> EXERCISE DESCRIPTION:
Transcribe all of the data verbatim, please, and leave out its pictures.

> RECORDS FOR THIS EXERCISE:
....................
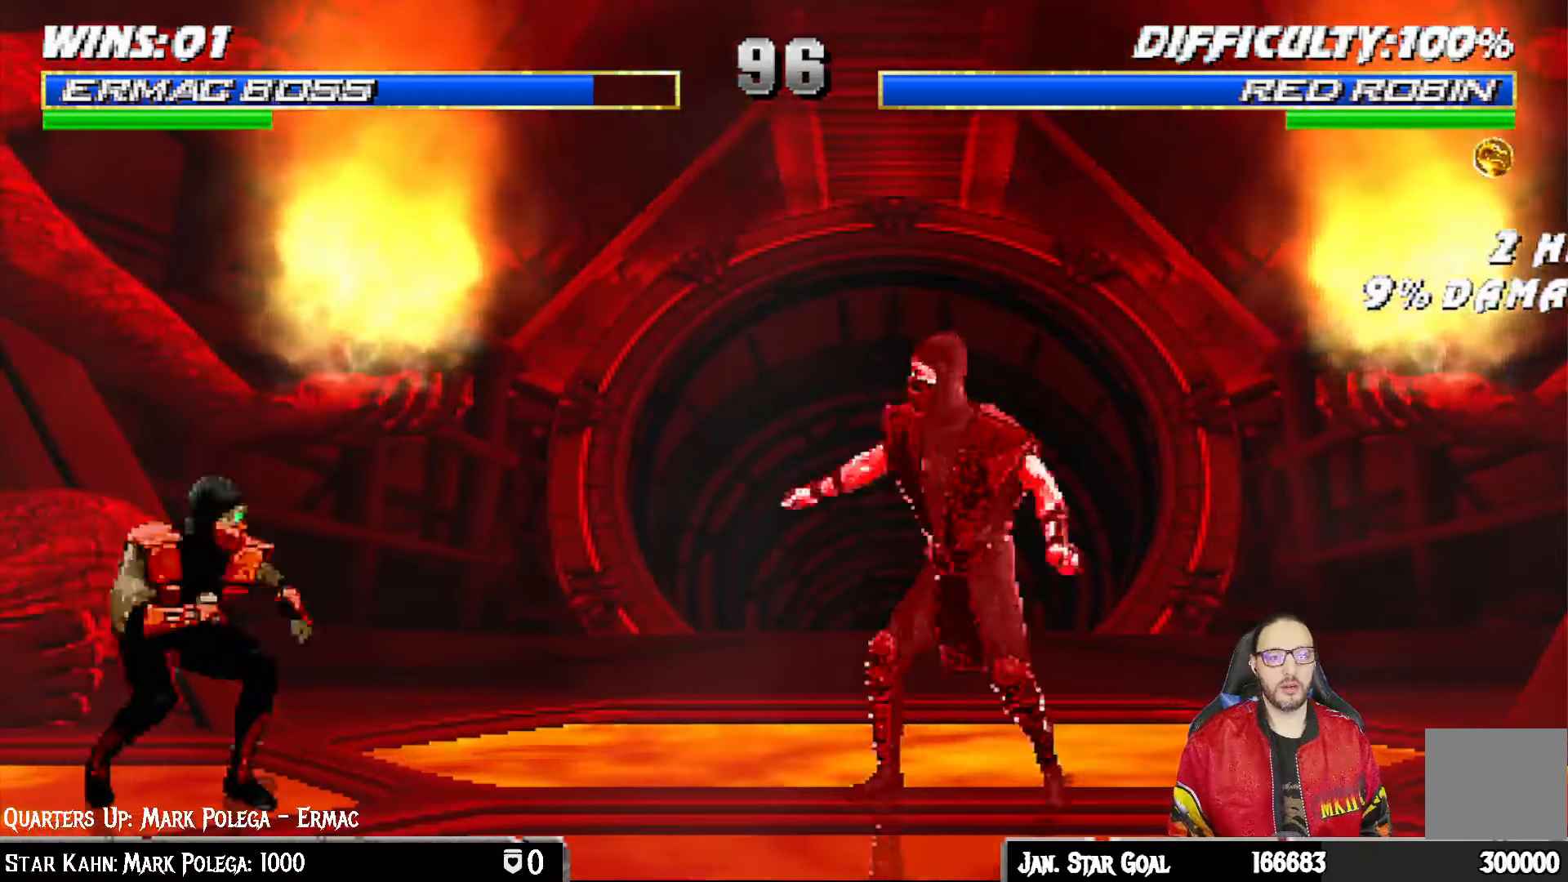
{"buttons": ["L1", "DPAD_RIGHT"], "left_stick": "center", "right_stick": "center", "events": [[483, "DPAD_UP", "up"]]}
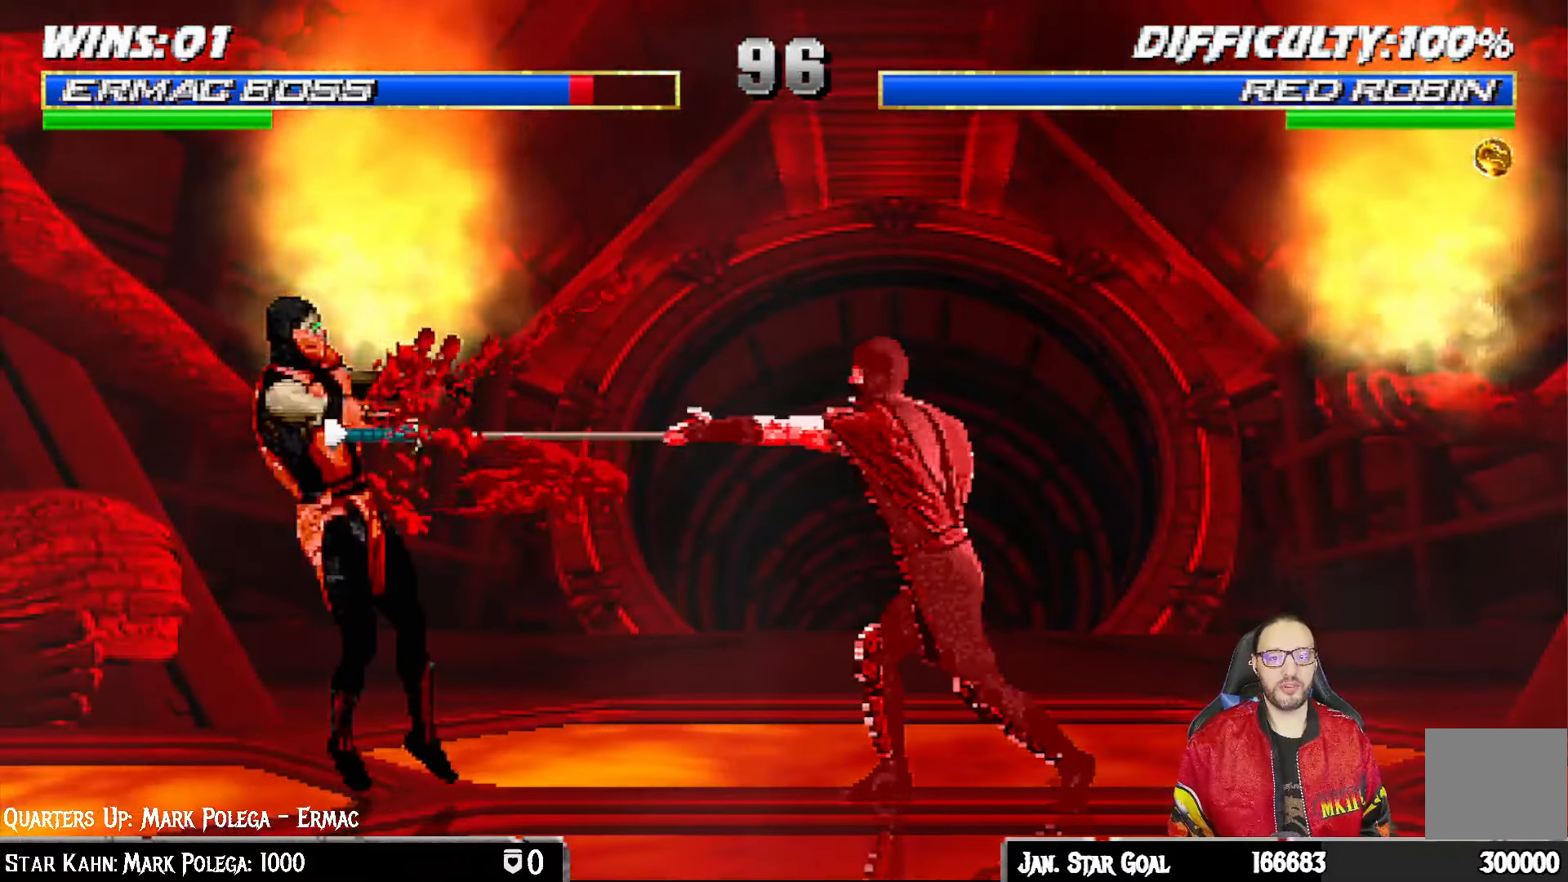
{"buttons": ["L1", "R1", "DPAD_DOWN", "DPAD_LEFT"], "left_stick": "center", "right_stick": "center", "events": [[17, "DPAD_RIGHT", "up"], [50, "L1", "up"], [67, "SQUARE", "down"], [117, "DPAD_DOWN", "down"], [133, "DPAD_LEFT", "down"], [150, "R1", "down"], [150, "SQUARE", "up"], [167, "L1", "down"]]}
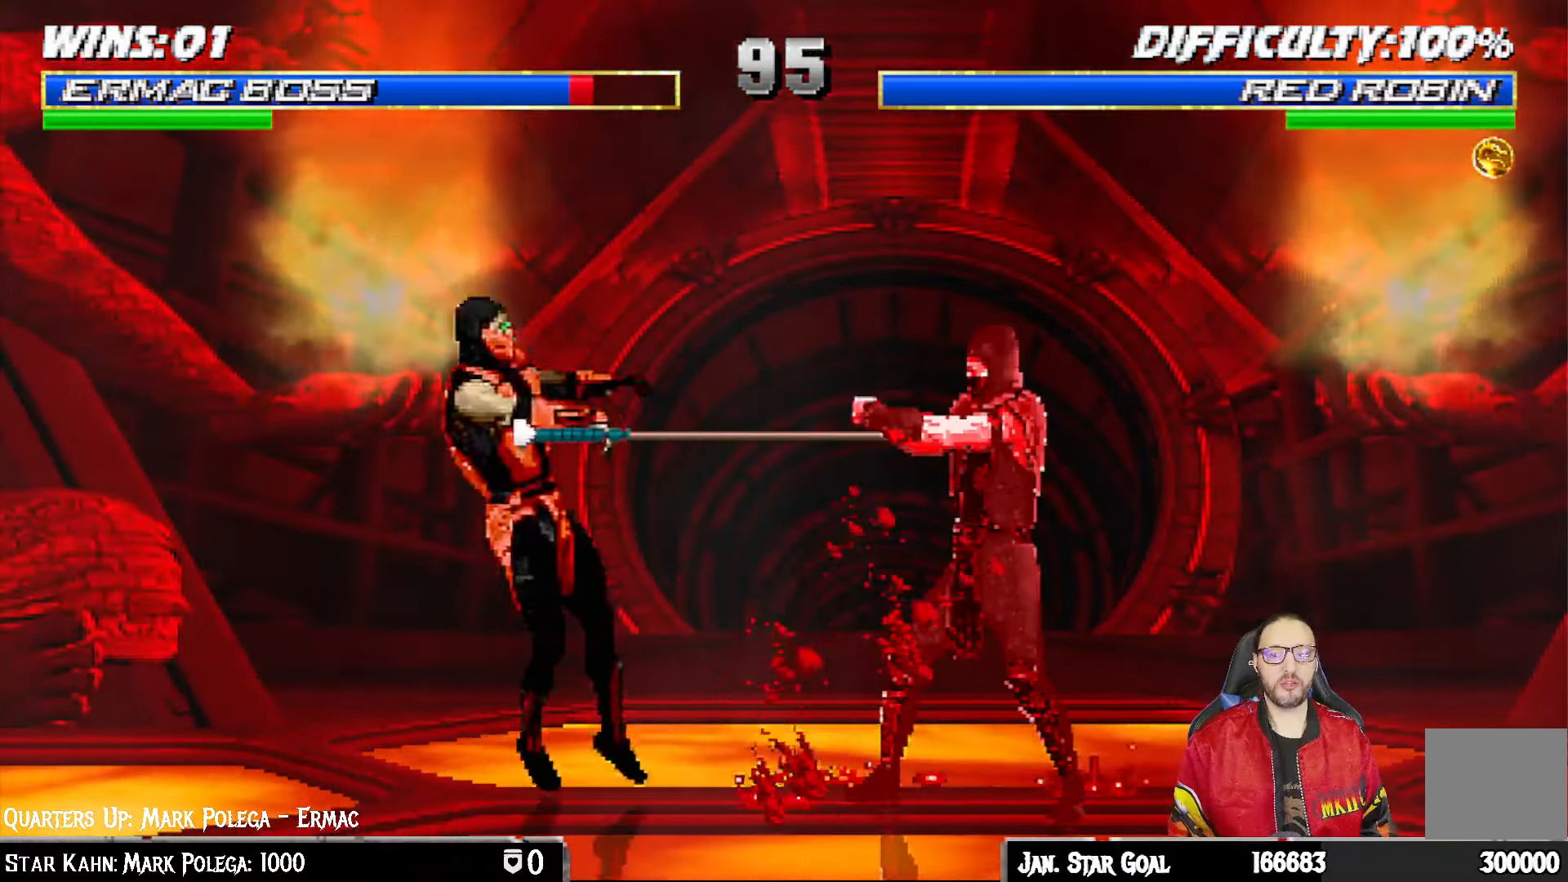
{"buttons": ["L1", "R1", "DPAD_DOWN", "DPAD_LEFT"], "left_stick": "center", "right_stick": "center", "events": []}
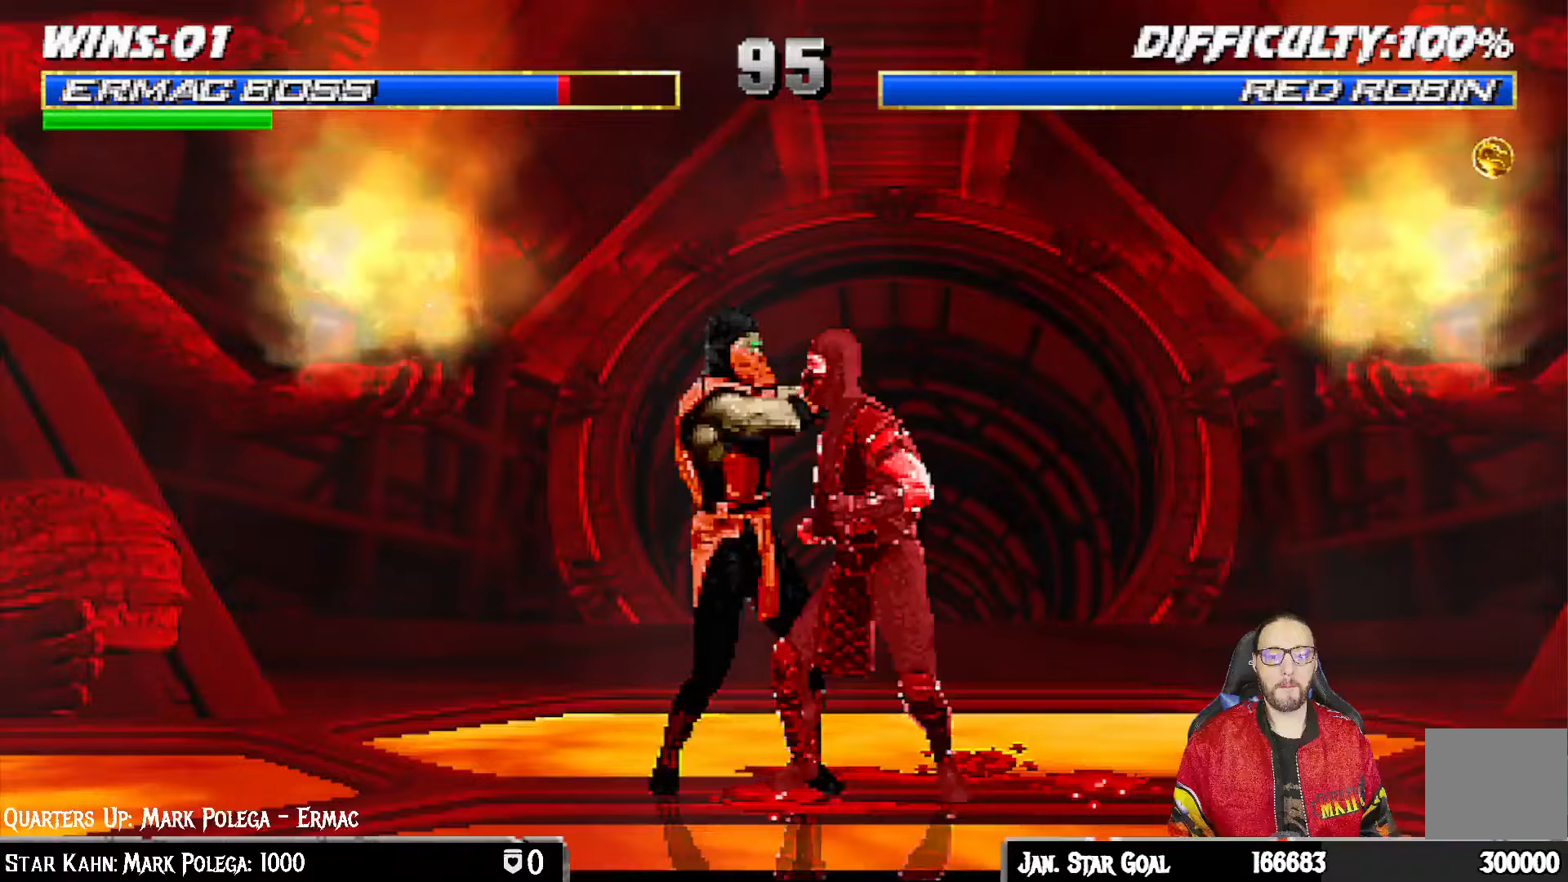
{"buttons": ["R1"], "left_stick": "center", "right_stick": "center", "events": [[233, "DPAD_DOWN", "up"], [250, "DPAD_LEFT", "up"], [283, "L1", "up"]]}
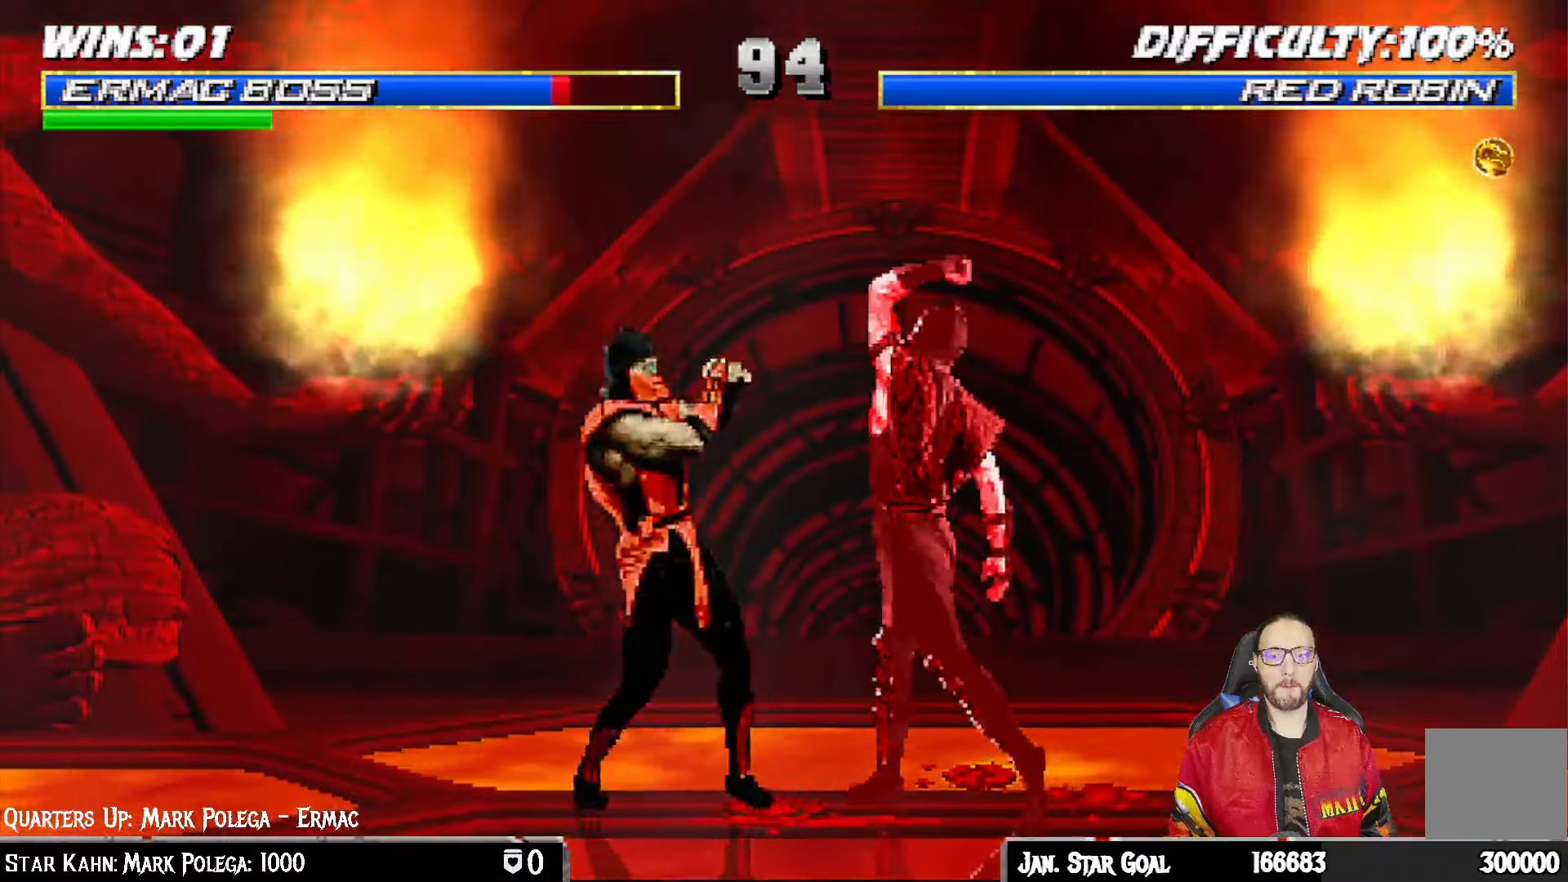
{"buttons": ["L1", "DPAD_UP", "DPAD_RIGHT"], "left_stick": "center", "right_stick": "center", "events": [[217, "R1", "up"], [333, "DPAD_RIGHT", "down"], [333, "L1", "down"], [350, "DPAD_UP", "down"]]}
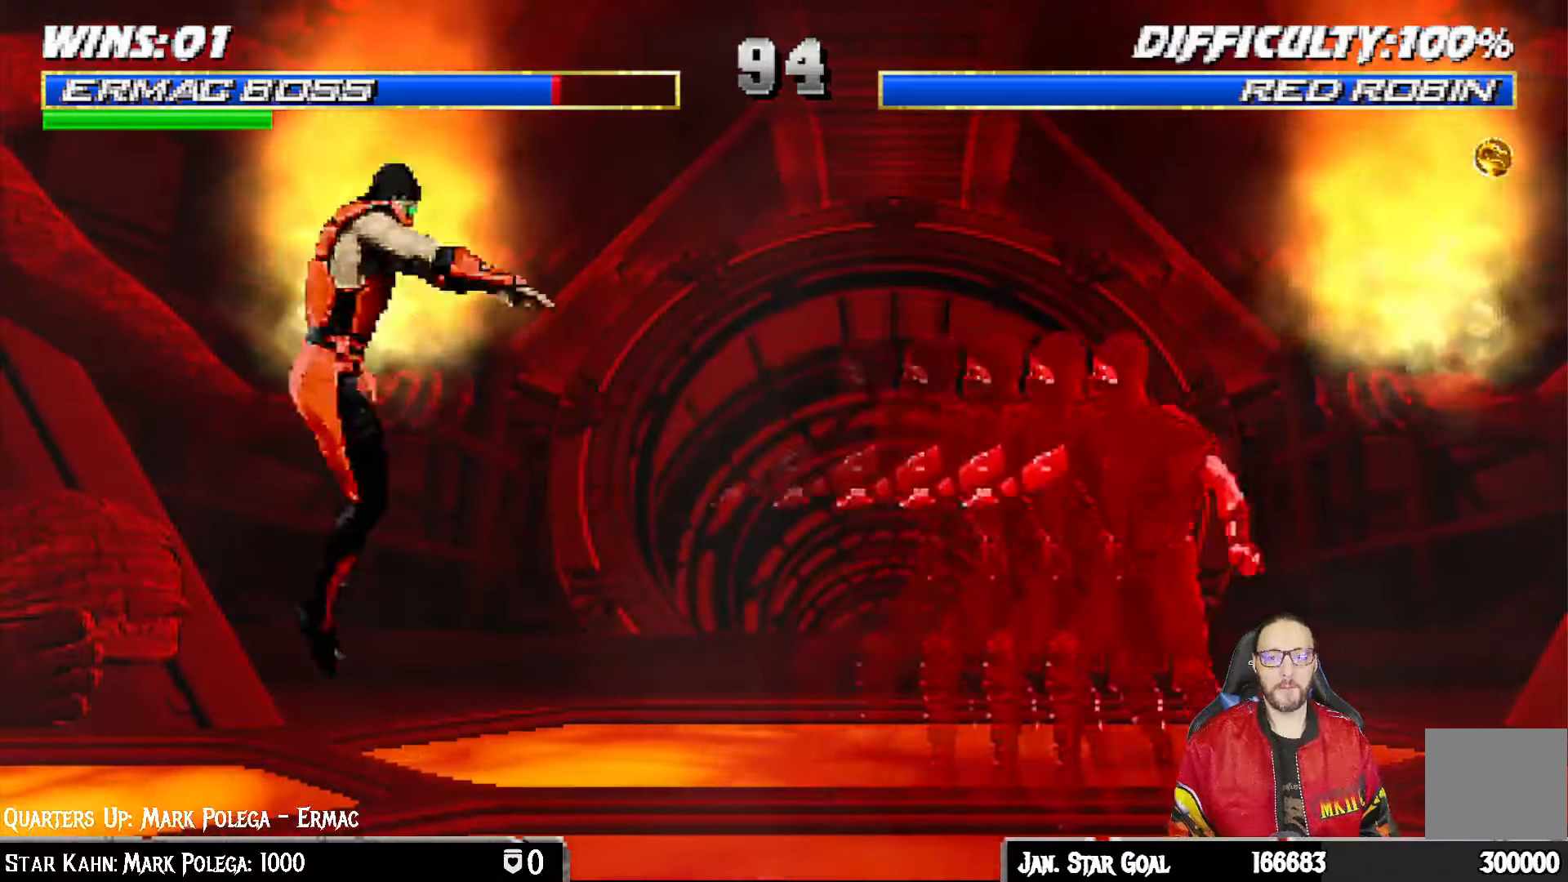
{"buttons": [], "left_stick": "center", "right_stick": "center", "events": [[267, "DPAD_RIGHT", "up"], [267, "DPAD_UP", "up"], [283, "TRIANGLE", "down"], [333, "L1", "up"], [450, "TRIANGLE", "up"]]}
....................
> ANSWER SECTION:
{"buttons": ["L1", "DPAD_RIGHT"], "left_stick": "center", "right_stick": "center", "events": [[483, "DPAD_UP", "up"]]}
{"buttons": ["L1", "R1", "DPAD_DOWN", "DPAD_LEFT"], "left_stick": "center", "right_stick": "center", "events": [[17, "DPAD_RIGHT", "up"], [50, "L1", "up"], [67, "SQUARE", "down"], [117, "DPAD_DOWN", "down"], [133, "DPAD_LEFT", "down"], [150, "R1", "down"], [150, "SQUARE", "up"], [167, "L1", "down"]]}
{"buttons": ["L1", "R1", "DPAD_DOWN", "DPAD_LEFT"], "left_stick": "center", "right_stick": "center", "events": []}
{"buttons": ["R1"], "left_stick": "center", "right_stick": "center", "events": [[233, "DPAD_DOWN", "up"], [250, "DPAD_LEFT", "up"], [283, "L1", "up"]]}
{"buttons": ["L1", "DPAD_UP", "DPAD_RIGHT"], "left_stick": "center", "right_stick": "center", "events": [[217, "R1", "up"], [333, "DPAD_RIGHT", "down"], [333, "L1", "down"], [350, "DPAD_UP", "down"]]}
{"buttons": [], "left_stick": "center", "right_stick": "center", "events": [[267, "DPAD_RIGHT", "up"], [267, "DPAD_UP", "up"], [283, "TRIANGLE", "down"], [333, "L1", "up"], [450, "TRIANGLE", "up"]]}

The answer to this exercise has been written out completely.